Martin Jean-Jacques

Personal information
- Full name: Martin Jean-Jacques
- Born: 2 July 1960 (age 66) Soufrière, Dominica
- Batting: Right-handed
- Bowling: Right-arm medium-fast

Domestic team information
- 1983–1988: Buckinghamshire
- 1986–1992: Derbyshire
- 1993–1994: Hampshire

Career statistics
| Competition | First-class | List A |
| Matches | 60 | 51 |
| Runs scored | 681 | 140 |
| Batting average | 11.94 | 7.36 |
| 100s/50s | –/1 | –/– |
| Top score | 73 | 23 |
| Balls bowled | 7,550 | 2,064 |
| Wickets | 124 | 53 |
| Bowling average | 36.40 | 34.35 |
| 5 wickets in innings | 2 | – |
| 10 wickets in match | 1 | – |
| Best bowling | 8/77 | 3/22 |
| Catches/stumpings | 15/– | 8/– |
- Source: Cricinfo, 20 August 2023

= Martin Jean-Jacques =

Dominican cricketer

Martin Jean-Jacques (born 2 July 1960) is a Dominican-born English cricketer. During his eight years in first-class cricket, he played for Derbyshire and Hampshire.

==Cricket career==
Jean-Jacques was born in Dominica at Soufrière in July 1960, but immigrated to England as a child, where he attended Aylestone High School. He first played county cricket for Buckinghamshire at minor counties level, debuting against Berkshire at Amersham in the 1983 Minor Counties Championship. It was for Buckinghamshire that he made his debut in List A one-day cricket, against Lancashire in the 1984 NatWest Trophy, followed by a second appearance against Somerset in the 1985 NatWest Trophy. Following good performances at minor counties level, Jean-Jacques was signed by Derbyshire. On his first-class debut against Yorkshire at Sheffield in the 1986 County Championship, he batted at number eleven and made 73, sharing in a Derbyshire record-partnership for the tenth-wicket of 132 with Alan Hill, a record which remains as of . He also took his maiden first-class wicket in this match, that of Geoff Boycott. Three matches later against Kent, he took his career best innings bowling figures of 8 for 77 and took match figures of 10 for 125. Jean-Jacques played first-class cricket for Derbyshire until 1992, making 53 appearances, in addition to making forty one-day appearances. He typically found his opportunities at Derbyshire limited by the presence of other fast bowlers in the Derbyshire side, such as Michael Holding, Ole Mortensen, and Devon Malcolm. His longest run in the side came in 1990, when bowlers across England struggled to take wickets. In first-class cricket for Derbyshire, he took 115 wickets at an average of 35.57; he took five wickets in an innings on two occasions. With the bat, he scored 587 runs at a batting average of 11.28. In one-day cricket for Derbyshire, he took 43 wickets at an average of 33.86, with best figures of 3 for 22.
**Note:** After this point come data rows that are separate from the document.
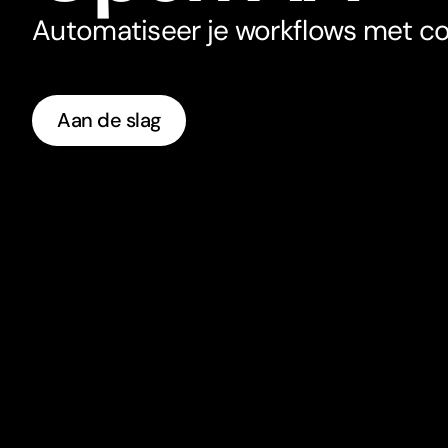
Automatiseer je workflows met c
Aan de slag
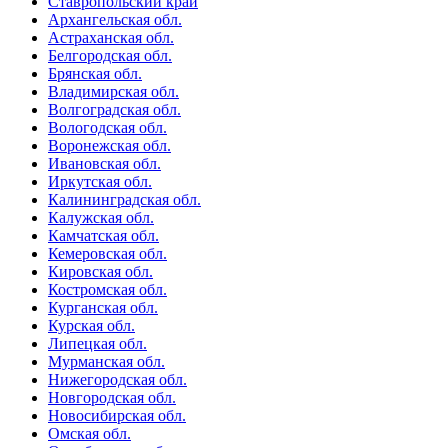
Ставропольский край
Архангельская обл.
Астраханская обл.
Белгородская обл.
Брянская обл.
Владимирская обл.
Волгоградская обл.
Вологодская обл.
Воронежская обл.
Ивановская обл.
Иркутская обл.
Калининградская обл.
Калужская обл.
Камчатская обл.
Кемеровская обл.
Кировская обл.
Костромская обл.
Курганская обл.
Курская обл.
Липецкая обл.
Мурманская обл.
Нижегородская обл.
Новгородская обл.
Новосибирская обл.
Омская обл.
With his contract at Derbyshire ending in 1992, several counties showed an interest in signing him. Hampshire were one such county. They found themselves short of fast bowling options as Malcolm Marshall came toward the end of his career. With only the experienced Cardigan Connor to otherwise lead the attack, Hampshire signed Jean-Jacques. He played first-class and one-day cricket for Hampshire until 1994, making seven first-class and nine one-day appearances. In these, he took nine first-class wickets at an average of exactly 47 and nine one-day wickets at an average of 34.11. During his two-year contract, Jean-Jacques struggled with his rhythm and pace, with his contract not being renewed by Hampshire upon its expiration. Ultimately, a knee injury forced his permanent retirement from the county game. He continued to play club cricket for Shepherd's Bush into the late 1990s.